En 1883, ce sont des concerts à Royat tout l’été ; il fait alterner dans ses programmes œuvres du répertoire avec de ses compositions.

En 1884, il reçoit la décoration de l’ordre du Christ (Portugal).

En 1885, on le retrouve à Angers le 25 Janvier 1885 lors d’un concert donné l’Association artistique d’Angers où « M. Lemaigre a fait exécuter, sous sa direction personnelle, trois compositions qui ont été fort bien accueillies du public : Contemplation, Marche d’archers et Danse mauresque. ». (ainsi que le 18 mars 1888 : « on a remarqué les Scènes romantiques de M. Edmond Lemaigre, un jeune musicien des plus distingués. »)

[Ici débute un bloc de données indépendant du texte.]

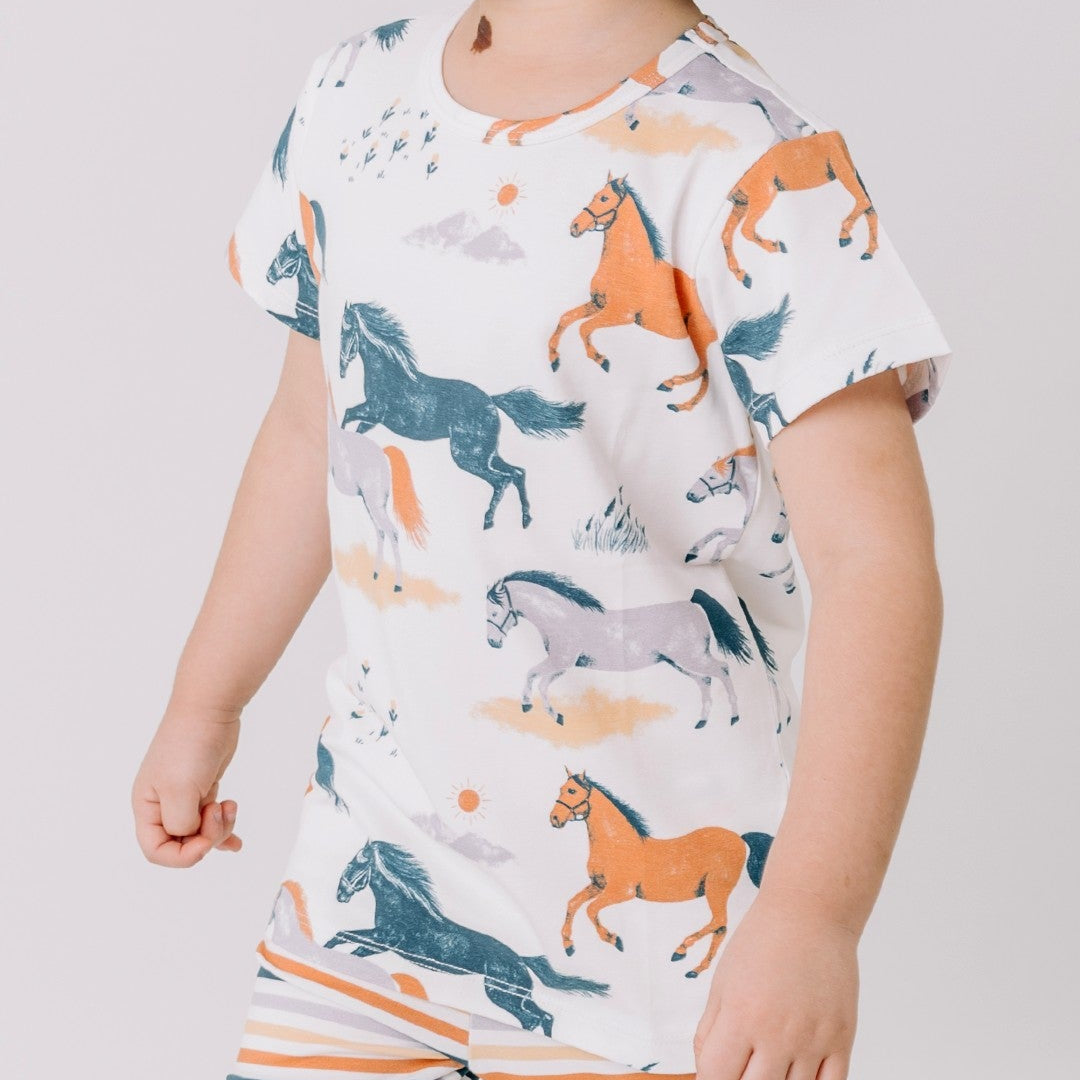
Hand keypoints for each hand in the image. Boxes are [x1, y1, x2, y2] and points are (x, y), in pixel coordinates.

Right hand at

Et arrive le moment où la grande décision semble prise : Dimanche 6 Juin 1886

« au Trocadéro … M. Edmond Lemaigre, ce virtuose remarquable du roi des instruments…

Attaché à la Cathédrale de Clermont-Ferrand, en qualité d’organiste des grandes orgues, M. Lemaigre vient d’abandonner son poste pour se fixer parmi nous. Paris lui offrira très certainement les débouchés que mérite son talent. »

Il est joué par quelques collègues étrangers ; un article de 1887 dit « M. Edmond Lemaigre, le sympathique organiste-compositeur, qui a écrit beaucoup d’œuvres intéressantes et dont nous avons applaudi souvent le remarquable talent au palais du Trocadéro, vient de remporter de nouveaux succès en Angleterre et en Amérique, où ses compositions pour orgue sont très appréciées. Nous avons sous les yeux les programmes des beaux concerts-récitals donnés à Londres, Chicago et Providence, par les organistes MM. Macdougall et Clarence Eddy ; nous y voyons figurer plusieurs fois le nom de notre jeune compatriote ». Egalement : « D’octobre 1887 à mars 1888, douze récitals d’orgue ont été donnés à Londres, par M. Herbert-Lewis, dans la Kelvinside free church, avec un très grand succès. Parmi les programmes de ces douze séances, nous en remarquons deux qui ont été entièrement et exclusivement consacrés à la musique française. … Lemaigre, Prière, Caprice, Scherzo ; … »

On retrouve, dans l’annuaire des sociétés orphéoniques de France, Lemaigre à Antibes : « Casino : ouverture du 1° juin 1888 – Orchestre : Mr Edmond Lemaigre … » (1/2/21)

En 1990, dans le Gaulois du 16 janvier, il est nommé « officier de l’instruction publique dans le monde théâtral » en tant que compositeur de musique.

Il décède quelques mois après, son décès est annoncé dans la presse à partir du 12 juin 1890.

A propos de son père Théodore Adolphe Lemaigre: Journal Le ménestrel du dimanche 9 Juin 1878 : « Le ministre de l’Instruction publique et des Beaux-Arts vient de faire remettre les palmes académiques à M. A. Lemaigre, directeur-fondateur de la société lyrique de Clermont-Ferrand et professeur dans cette ville depuis 30 ans. » Il a été également chef de l’orchestre du Casino de Royat.

A noter que la ville de Clermont-Ferrand a rendu hommage à Edmond Lemaigre, en lui attribuant une place : celle qui se trouve au pied des tours de la cathédrale, ... qui se trouve en haut de la rue des Gras !  une rue bien connue des clermontois.